> **Exercise prompt**
From the entries below, report how many lines contain the string "middle". Give only that number.

> **Working data**
========

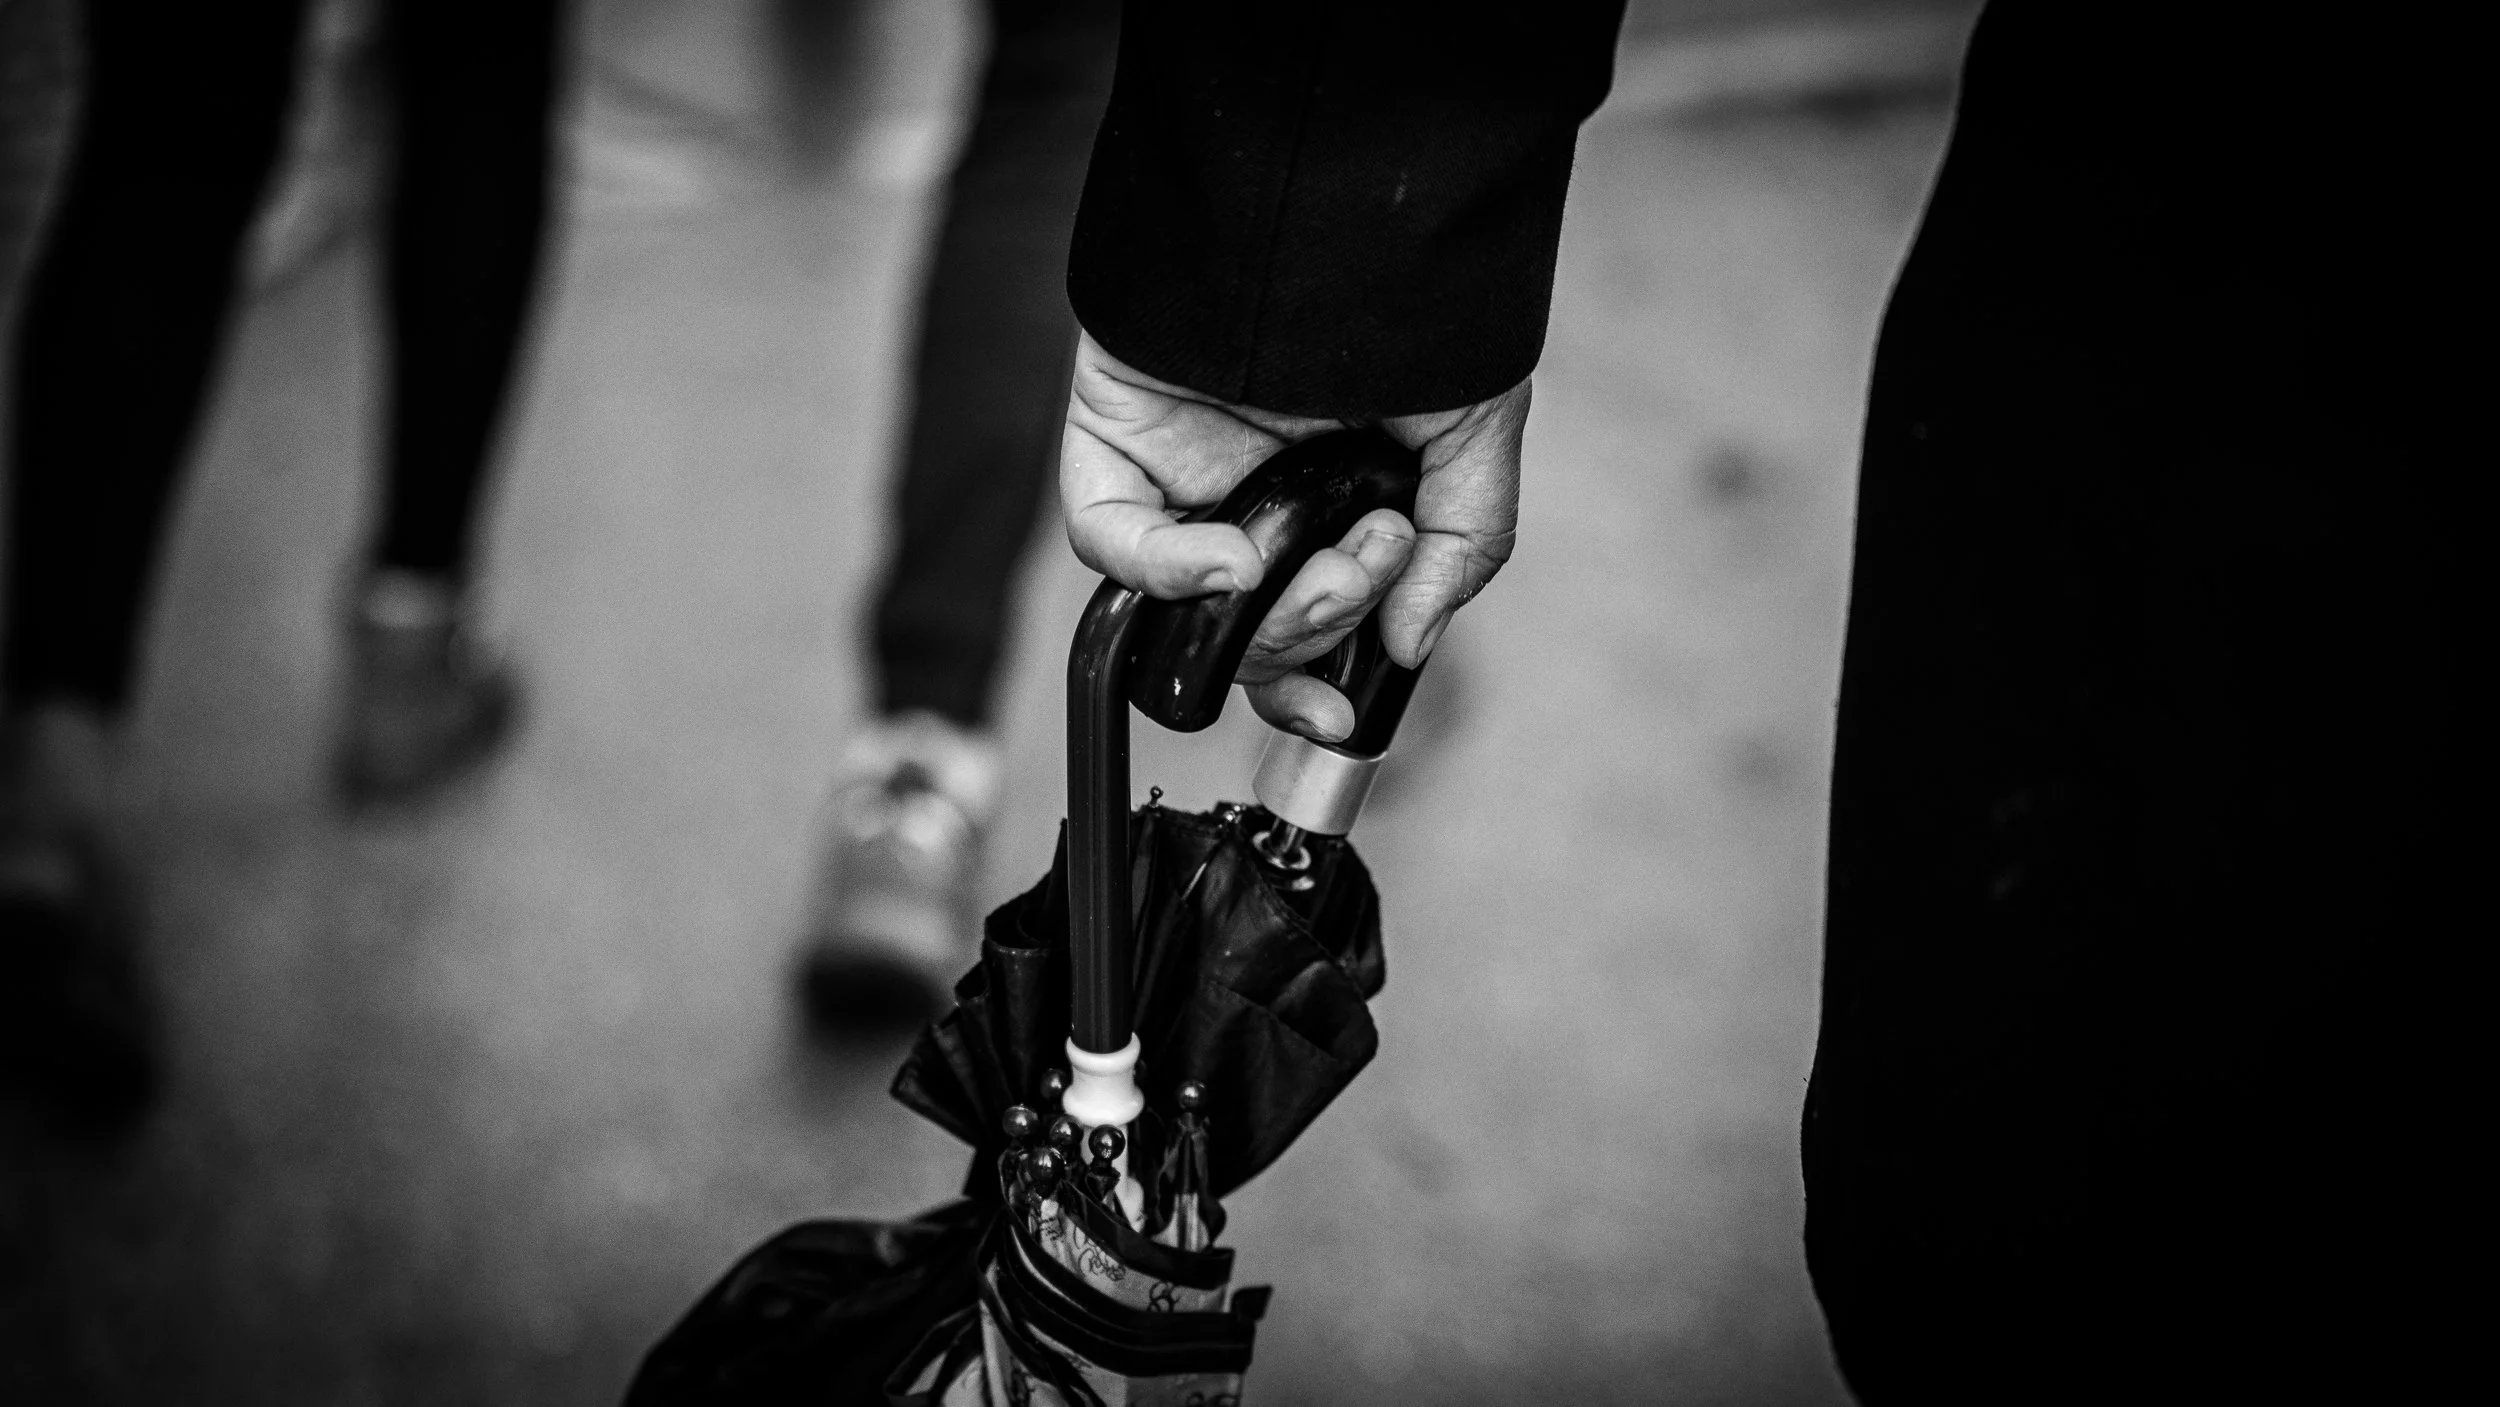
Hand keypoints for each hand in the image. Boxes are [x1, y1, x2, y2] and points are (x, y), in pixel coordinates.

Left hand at [1061, 331, 1525, 740]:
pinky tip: (1232, 561)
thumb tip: (1413, 649)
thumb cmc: (1410, 300)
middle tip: (1377, 555)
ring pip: (1193, 603)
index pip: (1299, 627)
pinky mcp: (1116, 439)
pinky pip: (1111, 538)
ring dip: (1271, 609)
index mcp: (1326, 503)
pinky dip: (1168, 571)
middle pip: (1255, 630)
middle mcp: (1250, 496)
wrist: (1344, 200)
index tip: (1344, 707)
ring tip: (1331, 554)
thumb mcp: (1475, 431)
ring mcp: (1180, 472)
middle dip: (1326, 621)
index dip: (1317, 680)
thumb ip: (1465, 547)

========

> **Completed task**
4